I'd like to apologise, completely and wholeheartedly, for expenses squandered during the development of this blog.
These sums were spent purely for research purposes, you understand, and at no time did I claim back money contrary to agreed legislation. However, it is entirely possible that some of these payments came indirectly from the public purse, or from the generous pockets of others. I realise now that financial behaviour of this kind is indefensible. I claimed it all under the best of intentions, but only in retrospect do I realise that everybody despises me for being a greedy trough-snouter. I therefore promise to pay back everything that I spent, and to wear a hairshirt until further notice. Please do not hate me.
Here are those dodgy expense claims in full.
Oystercard annual season (Zones 1-3) £1136 I wouldn't be able to slag off the tube, or praise it to high heaven, if I didn't travel on it. This annual outlay is therefore entirely unjustified, and I shall walk everywhere from now on.
1 pair yellow socks (1984 vintage) 99p As a student little did I realise, when I bought this semi-luminous footwear, that it would raise a cheap laugh in a blog about Camden Town 25 years later. Unfortunately the Oxford branch of C&A has since closed down, so I shall instead donate my 99p to a charity for redundant shopfloor workers.
Entrance fee to a museum starting with the letter J £3 Whose ridiculous idea was it to visit a London museum starting with every letter of the alphabet? Ah, mine. My sequential trawl has so far cost me more than £30, when there was actually no need whatsoever to visit any of them. Such a waste.

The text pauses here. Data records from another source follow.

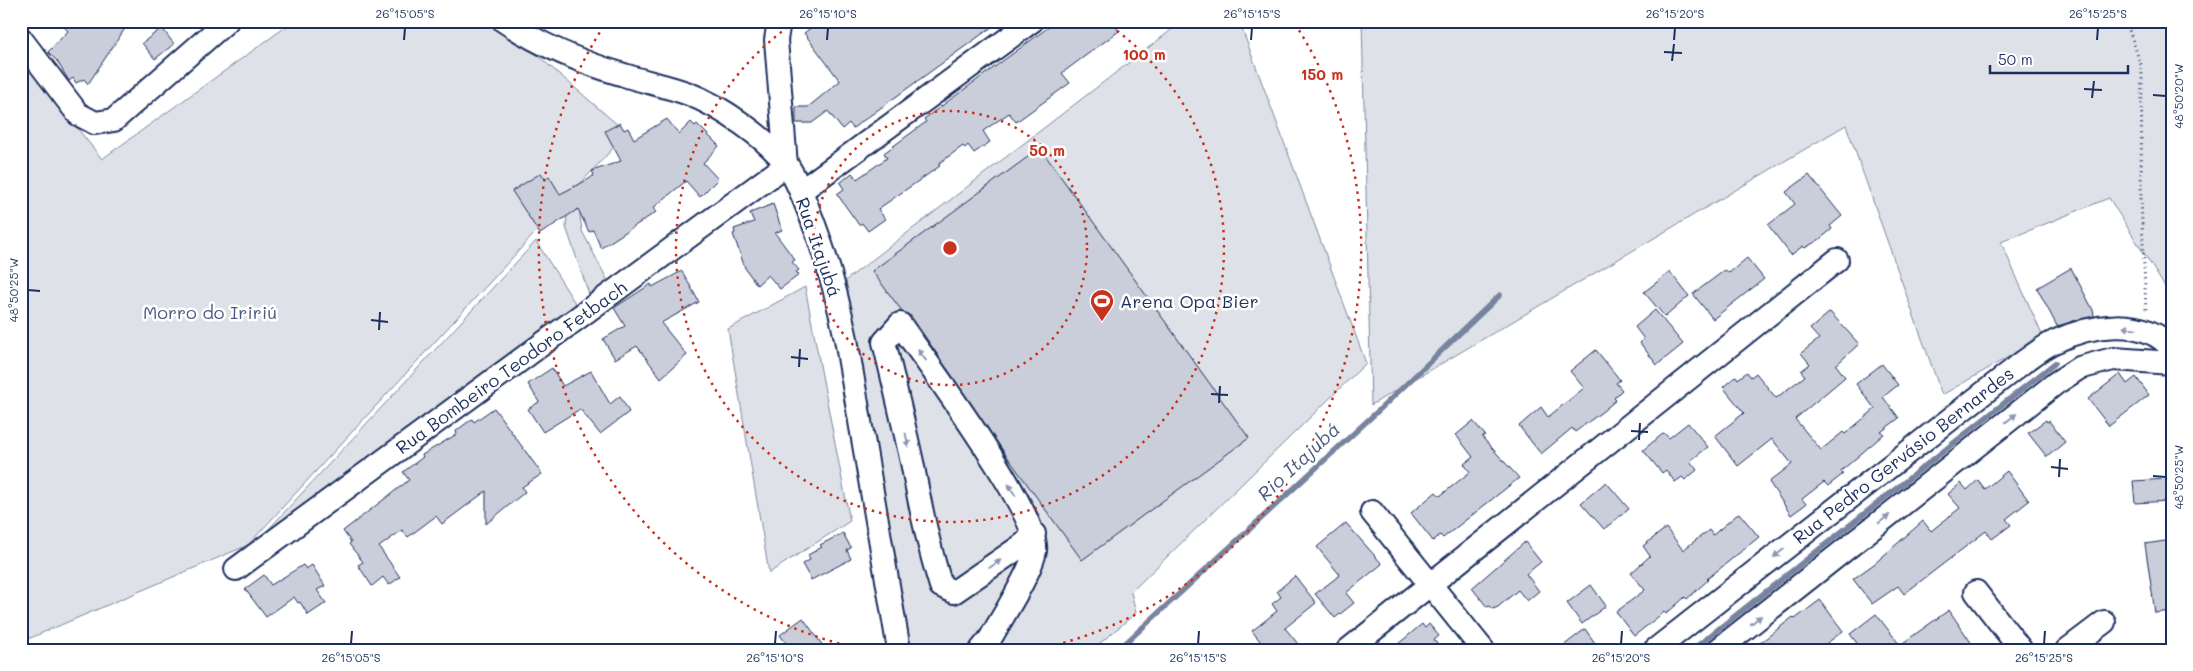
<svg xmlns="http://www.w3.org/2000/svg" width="2193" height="671" font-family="Mali,sans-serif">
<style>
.green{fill:#dee1e7;stroke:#7c88a2}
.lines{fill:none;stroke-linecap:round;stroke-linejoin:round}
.stream{stroke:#77839f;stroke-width:5.5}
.building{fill:#caceda;stroke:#1b2f5e}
.minor-casing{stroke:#1b2f5e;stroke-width:26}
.path{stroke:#1b2f5e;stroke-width:3;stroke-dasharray:1 4;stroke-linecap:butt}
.minor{stroke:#fff;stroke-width:22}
.oneway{fill:#8d97ae}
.ticks{fill:none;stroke:#1b2f5e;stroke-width:2}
.ring{fill:none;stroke:#c8321e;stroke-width:2.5;stroke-dasharray:2.5 5}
.labels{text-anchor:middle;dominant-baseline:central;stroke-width:5;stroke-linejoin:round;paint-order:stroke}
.street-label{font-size:18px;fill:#1b2f5e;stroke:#fff}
.poi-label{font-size:18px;fill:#1b2f5e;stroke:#fff;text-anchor:start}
.park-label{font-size:18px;fill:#4c5c80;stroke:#fff}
.water-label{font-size:19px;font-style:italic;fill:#49597e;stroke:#fff}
.centre{fill:#c8321e;stroke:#fff;stroke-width:2.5}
.ring-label{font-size:15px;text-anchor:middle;font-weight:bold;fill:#c8321e;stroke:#fff;stroke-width:5;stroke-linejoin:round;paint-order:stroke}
.neatline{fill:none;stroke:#1b2f5e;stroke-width:2}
.ticks-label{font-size:12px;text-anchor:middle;fill:#1b2f5e}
</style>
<rect width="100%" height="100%" fill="#fff"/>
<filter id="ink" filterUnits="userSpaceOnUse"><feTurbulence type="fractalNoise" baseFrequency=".02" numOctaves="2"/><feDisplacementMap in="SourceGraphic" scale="10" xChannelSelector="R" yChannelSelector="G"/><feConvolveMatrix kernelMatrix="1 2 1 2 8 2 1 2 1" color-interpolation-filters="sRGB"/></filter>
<g filter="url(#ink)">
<g class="green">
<path d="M 294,21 L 498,21 L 627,133 L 248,545 L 21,642 L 21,58 L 102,159 Z"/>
<path d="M 1183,21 L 1239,21 L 1366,363 L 1131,592 L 1136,613 L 1092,650 L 906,650 L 846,280 Z"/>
<path d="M 1362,21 L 2172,21 L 2172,298 L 2109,198 L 2001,242 L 2043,337 L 1942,395 L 1846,125 L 1371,405 Z"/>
<path d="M 577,192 L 582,231 L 610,285 L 591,300 L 566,227 L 568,200 Z"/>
<path d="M 536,241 L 580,311 L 265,533 Z"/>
<path d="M 805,287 L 850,521 L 769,573 L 728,329 Z"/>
</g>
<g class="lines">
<g class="stream">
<path d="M 1118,650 L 1378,411 L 1500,295"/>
<path d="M 1692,650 L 2055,363"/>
</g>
</g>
<g class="building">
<path d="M 58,21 L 130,21 L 88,84 L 84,79 L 76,83 L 73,78 L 69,81 L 57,61 L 48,52 L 68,31 Z"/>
<path d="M 808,21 L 1000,21 L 853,128 L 849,123 L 842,129 L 828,111 L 812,123 L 796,123 L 796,107 L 808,107 L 840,81 L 804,33 L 812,27 Z"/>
<path d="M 1057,21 L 1112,21 L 1119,31 L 1062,73 L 1070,83 L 1016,122 L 1009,113 L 983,131 L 990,142 L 974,153 L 968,145 L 965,148 L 963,146 L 938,164 L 940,166 L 878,209 L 885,219 L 868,231 L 862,223 L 859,225 L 837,194 L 844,189 L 840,183 L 852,173 L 857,179 L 887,158 L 884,153 L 926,122 L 924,119 Z"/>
<path d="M 162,28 L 174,44 L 155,59 L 142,43 Z"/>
<path d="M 667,119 L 679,134 L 691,122 L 695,126 L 697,124 L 719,146 L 703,163 L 718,179 L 700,197 L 686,181 L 653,208 L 656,212 L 601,248 L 593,230 L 589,232 L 578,209 L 540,234 L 512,191 L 541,173 L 545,179 L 549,176 L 560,194 L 589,179 L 594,175 L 592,171 L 621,161 L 605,131 L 620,123 L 624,130 L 628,128 L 634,139 Z"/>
<path d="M 1040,148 L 1249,438 L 1082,560 L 1006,455 L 911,316 L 902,311 L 872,271 Z"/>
<path d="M 1809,175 L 1842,216 L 1830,226 L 1832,229 L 1820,239 L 1805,248 L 1803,246 L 1791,255 L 1768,225 L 1795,204 L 1786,192 Z"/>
<path d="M 773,204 L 782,230 L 775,233 L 795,260 L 792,262 L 799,270 L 796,272 L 799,275 L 780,289 L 768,275 L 757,285 L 745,268 L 733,234 L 735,233 L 734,229 L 754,222 L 750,213 Z"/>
<path d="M 1747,258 L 1764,279 L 1713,319 L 1693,294 L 1725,270 L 1729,273 Z"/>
<path d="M 2071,268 L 2093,310 L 2094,316 L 2057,326 L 2037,288 Z"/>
<path d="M 682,271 L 699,302 L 661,323 L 687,355 L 661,378 L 637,346 L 615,359 L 603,339 L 625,326 L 614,308 L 651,284 L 652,287 Z"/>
<path d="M 1670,272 L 1689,296 L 1665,317 L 1644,292 Z"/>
<path d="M 1655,310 L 1683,344 L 1657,365 L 1640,343 L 1644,339 L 1635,327 Z"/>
<path d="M 1830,312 L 1859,344 L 1836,365 L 1845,377 L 1795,419 L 1821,450 L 1843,432 L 1845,434 L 1875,409 L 1856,384 L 1882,364 L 1898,385 L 1883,397 L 1899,418 L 1881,432 L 1884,434 L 1841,471 L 1843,474 L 1828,486 L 1824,482 L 1802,499 L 1806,504 L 1791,515 L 1769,482 L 1792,464 L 1772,439 L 1738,466 L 1715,436 L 1744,413 L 1723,387 L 1736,376 L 1738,379 L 1747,372 L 1751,377 L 1756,373 L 1776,398 L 1805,376 L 1801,371 L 1810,364 L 1801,353 L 1819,339 L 1810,329 Z"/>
<path d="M 1596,350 L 1620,380 L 1616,383 L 1622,390 L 1614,398 L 1616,400 L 1603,411 L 1575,432 L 1572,428 L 1541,454 L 1519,426 L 1541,407 L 1548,417 L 1584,388 L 1570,371 Z"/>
<path d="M 552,368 L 563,386 L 591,371 L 610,404 L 620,396 L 629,412 L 600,434 L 580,409 L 543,432 L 528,409 L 539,402 L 528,384 Z"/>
<path d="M 2120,374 L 2127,384 L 2136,377 L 2149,395 L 2109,426 L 2088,399 Z"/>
<path d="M 494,408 L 542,474 L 522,487 L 525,492 L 486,524 L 486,491 L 442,524 L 436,516 L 408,537 L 402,530 L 379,547 L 400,577 L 389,585 L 383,577 L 372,586 L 358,565 L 363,562 L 349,544 L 351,542 L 343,531 L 409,480 L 403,472 L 423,457 L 422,455 L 457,434 L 456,431 L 472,419 L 474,422 Z"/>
<path d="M 2046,420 L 2047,422 L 2049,421 L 2065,442 L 2047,457 L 2028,433 Z"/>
<path d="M 1473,421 L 1485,435 L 1482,437 L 1519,478 L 1443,538 L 1440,535 L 1433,541 L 1411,513 L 1436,492 L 1440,496 L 1470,472 L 1464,464 L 1473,457 L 1456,435 Z"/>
<path d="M 1688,423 L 1708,447 L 1690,461 L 1697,470 L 1685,480 L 1682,477 L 1675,482 L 1666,470 L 1662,473 L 1643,450 L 1664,433 L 1669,438 Z"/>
<path d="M 2007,471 L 2029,501 L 2006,519 L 2011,525 L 1992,539 L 1986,531 L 1904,594 L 1898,586 L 1872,604 L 1853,579 L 1874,564 L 1923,521 L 1931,531 L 1960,508 L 1948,494 L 1961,483 L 1967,490 L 1978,480 L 1985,489 Z"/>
<path d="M 2167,479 L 2168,501 L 2135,503 L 2133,481 Z"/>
<path d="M 1606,482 L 1629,509 L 1604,529 L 1581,503 Z"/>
<path d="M 1739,513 L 1759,537 L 1707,579 L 1708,580 L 1687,599 L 1685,597 L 1666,614 L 1664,612 L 1634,636 L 1616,612 L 1645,590 L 1631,573 L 1650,556 L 1643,546 L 1666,528 L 1683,550 L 1709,530 L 1713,535 Z"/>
<path d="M 1346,523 L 1382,564 L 1346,593 L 1354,603 L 1335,618 L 1315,594 L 1340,575 L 1317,547 Z"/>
<path d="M 843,533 L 851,548 L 847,550 L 851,559 L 811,580 L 802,564 L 810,560 L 808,555 L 822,547 L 820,545 Z"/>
<path d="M 2172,540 L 2172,611 L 2155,613 L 2145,544 Z"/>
<path d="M 1525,542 L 1541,562 L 1526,574 L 1539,591 L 1527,601 L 1518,590 L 1498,607 L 1493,609 L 1490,606 L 1487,607 L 1472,588 Z"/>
<path d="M 303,565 L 306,569 L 312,565 L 325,586 L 317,590 L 326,603 L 308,615 L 300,602 L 298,603 L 294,597 L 266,617 L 245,589 L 264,575 L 271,585 Z"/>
<path d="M 1295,576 L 1316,603 L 1285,628 L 1303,650 L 1250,650 L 1260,641 L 1252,631 L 1277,611 L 1272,604 L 1281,597 L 1277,591 Z"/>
<path d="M 1591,585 L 1606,606 L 1582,624 L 1567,603 Z"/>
<path d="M 1820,600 L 1843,631 L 1818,650 L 1751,650 L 1793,617 L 1795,619 Z"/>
<path d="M 1949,610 L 1976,650 L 1862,650 L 1850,634 L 1876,614 L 1900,645 Z"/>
<path d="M 803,618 L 826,650 L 791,650 L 780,635 Z"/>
<path d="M 1422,624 L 1425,628 L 1429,624 L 1439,636 L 1434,640 L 1442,650 L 1391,650 Z"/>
<path d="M 1585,629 L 1600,650 L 1558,650 Z"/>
</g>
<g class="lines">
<g class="minor-casing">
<g id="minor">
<path d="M 504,21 C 540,45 583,63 624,75 C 645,82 668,86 689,94 C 720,106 767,138 787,165 C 796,178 802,194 808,209 C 825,251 837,295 846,339 L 899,650"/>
<path d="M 779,21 L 776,40 L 786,165"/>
<path d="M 21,39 L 78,114 L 95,123 L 114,120 L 227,21"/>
<path d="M 801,191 L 1032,21"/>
<path d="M 1372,512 L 1483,650"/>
<path d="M 236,569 L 786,165"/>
<path d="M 1976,592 L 2021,650"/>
<path d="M 981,650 L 990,639 C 1002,617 1031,573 1035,551 C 1041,515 925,360 900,324 L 884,342 C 894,382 903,422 912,462 C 920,504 928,545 941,586 L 954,592 L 1024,544 L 1034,534"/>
<path d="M 1348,650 L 1837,260"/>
<path d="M 1655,650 L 2022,363 C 2032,356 2043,347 2054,342 C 2089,325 2144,315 2172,349"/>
<path d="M 1718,650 L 2056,383 L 2079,368 L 2113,359 L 2172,363"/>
<path d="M 2067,650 L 2104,622"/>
</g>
</g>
<path class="path" d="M 2126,21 L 2142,68 L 2141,199 L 2146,310"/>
<use href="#minor" class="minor"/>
</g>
<defs><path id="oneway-solid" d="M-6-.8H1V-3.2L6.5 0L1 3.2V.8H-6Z" transform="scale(1.25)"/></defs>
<g class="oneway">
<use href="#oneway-solid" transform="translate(2130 328) rotate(-174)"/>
<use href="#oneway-solid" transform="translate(922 355) rotate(-125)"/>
<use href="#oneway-solid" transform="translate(2011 418) rotate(-38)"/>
<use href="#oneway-solid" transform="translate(907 440) rotate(78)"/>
<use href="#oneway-solid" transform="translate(1012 490) rotate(-121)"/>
<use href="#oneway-solid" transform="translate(1884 519) rotate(-38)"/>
<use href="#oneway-solid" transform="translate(1779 553) rotate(142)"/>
<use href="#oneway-solid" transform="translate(995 564) rotate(-35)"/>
<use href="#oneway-solid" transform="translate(1756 620) rotate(-38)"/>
</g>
</g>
<path class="ticks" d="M 404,40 L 405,28M 827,40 L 828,28M 1251,40 L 1252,28M 1674,40 L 1675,28M 2097,40 L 2098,28M 1664,52 L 1682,53M 1672,61 L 1674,44M 2084,89 L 2102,90M 2153,95 L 2166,96M 2092,98 L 2094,81M 28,290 L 40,291M 371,320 L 388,322M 379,330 L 380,312M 791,357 L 808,359M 799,367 L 800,349M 1211,394 L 1228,395M 1219,403 L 1220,386M 1631,431 L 1648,432M 1639,440 L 1640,423M 2051,467 L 2068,469M 2153,476 L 2166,477M 2059,477 L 2060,459M 351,644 L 352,631M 775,644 L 776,631M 1198,644 L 1199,631M 1621,644 L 1622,631M 2044,644 L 2045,631"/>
<g class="ring">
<circle cx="950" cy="248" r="137"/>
<path d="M1105 22A274 274 0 1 1 795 22"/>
<path d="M861 649A411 411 0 0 1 605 24M1295 24A411 411 0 0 1 1039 649"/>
</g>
<defs>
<g id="stadium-pin" transform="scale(1.25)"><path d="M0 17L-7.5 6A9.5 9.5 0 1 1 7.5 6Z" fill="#c8321e" stroke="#fff"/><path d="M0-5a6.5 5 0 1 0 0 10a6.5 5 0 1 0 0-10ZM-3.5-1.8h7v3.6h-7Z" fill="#fff"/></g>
</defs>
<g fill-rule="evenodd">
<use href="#stadium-pin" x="1102" y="301"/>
</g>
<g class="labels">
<g class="street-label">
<text transform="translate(819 247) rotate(71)">Rua Itajubá</text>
<text transform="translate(511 367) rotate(-36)">Rua Bombeiro Teodoro Fetbach</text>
<text transform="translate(1903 455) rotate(-38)">Rua Pedro Gervásio Bernardes</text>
</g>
<g class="poi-label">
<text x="1120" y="301">Arena Opa Bier</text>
</g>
<g class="park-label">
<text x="210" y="312">Morro do Iririú</text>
</g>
<g class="water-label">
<text transform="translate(1298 461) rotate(-43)">Rio Itajubá</text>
</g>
</g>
<circle cx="950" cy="248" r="8" class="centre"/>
<g class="ring-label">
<text x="1144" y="60">100 m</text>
<text x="1322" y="80">150 m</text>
<text x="1047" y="156">50 m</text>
</g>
<rect width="2193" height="671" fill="none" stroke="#fff" stroke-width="55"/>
<path d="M1990 65v8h138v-8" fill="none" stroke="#1b2f5e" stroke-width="2.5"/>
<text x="1998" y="65" font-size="15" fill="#1b2f5e" stroke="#ffffff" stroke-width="4" paint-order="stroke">50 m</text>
<rect x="28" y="28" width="2138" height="616" class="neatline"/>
<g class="ticks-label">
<text x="405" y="18">26°15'05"S</text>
<text x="828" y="18">26°15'10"S</text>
<text x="1252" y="18">26°15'15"S</text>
<text x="1675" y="18">26°15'20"S</text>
<text x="2098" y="18">26°15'25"S</text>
<text transform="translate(2179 96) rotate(-90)" y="4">48°50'20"W</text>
<text transform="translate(14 290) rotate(-90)" y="4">48°50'25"W</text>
<text transform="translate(2179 477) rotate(-90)" y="4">48°50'25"W</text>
<text x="351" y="662">26°15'05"S</text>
<text x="775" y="662">26°15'10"S</text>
<text x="1198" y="662">26°15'15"S</text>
<text x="1621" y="662">26°15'20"S</text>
<text x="2044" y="662">26°15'25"S</text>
</g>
</svg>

1 pair nice trainers (blue/grey) £84.99 I can't believe I forked out that amount for a pair of plastic shoes, but I was entranced because they looked nice. And I really needed some new trainers when the old pair I've had since 2002 finally wore out. It's all the walking around the capital I do, so blame the blog. And if the new pair lasts as long, the offensive price tag will only work out at a pound a month.
Birthday meal at the OXO Tower amount unknown (but undoubtedly huge) I'm sure that BestMate truly meant for me to enjoy my night out at this swanky exclusive rooftop restaurant. But I repaid him by treating the entire evening as a journalistic opportunity, and spent far more time writing up my experience than I had on eating the Oxo's delicacies in the first place. Pah, I didn't even contribute to the tip. I must take him out for a meal immediately, and probably to somewhere better than the Bow Flyover McDonalds drive-thru.
1 copy of the Daily Telegraph 90p I wonder why expense-busting journos haven't got round to my MP yet. It's either because he's played the expenses system without bending the rules even once, or because they're saving him up for a future exposé. Here's hoping it's the latter, because then I can buy a copy of the Daily Telegraph and frame it.
1 bath plug (black) 88p The Home Secretary was blasted for not paying for her bath plug, and I haven't paid for mine either, because my landlord did. Unforgivable, sorry. Thank goodness I don't have a moat to clean, or a tennis court to dig up, or some second home wisteria to remove.
In conclusion, I accept that these collective financial transgressions debar me from any future public office. I was only following the rules, honest I was, but I should have realised that following the rules wasn't good enough. Any hopes I might ever have had of standing for Parliament are shot to pieces, and rightly so. The media's persistent moral witch-hunt has ensured that the British public will now only ever vote for an MP with a squeaky clean background, and that the ethically bankrupt need not apply. Perfect behaviour is required - not a skeleton in the closet, nor even a packet of post-its nicked from the office stationery cupboard umpteen years ago. Let's hope that the nation can find 650 self-supporting angels to vote for at the next election, somewhere.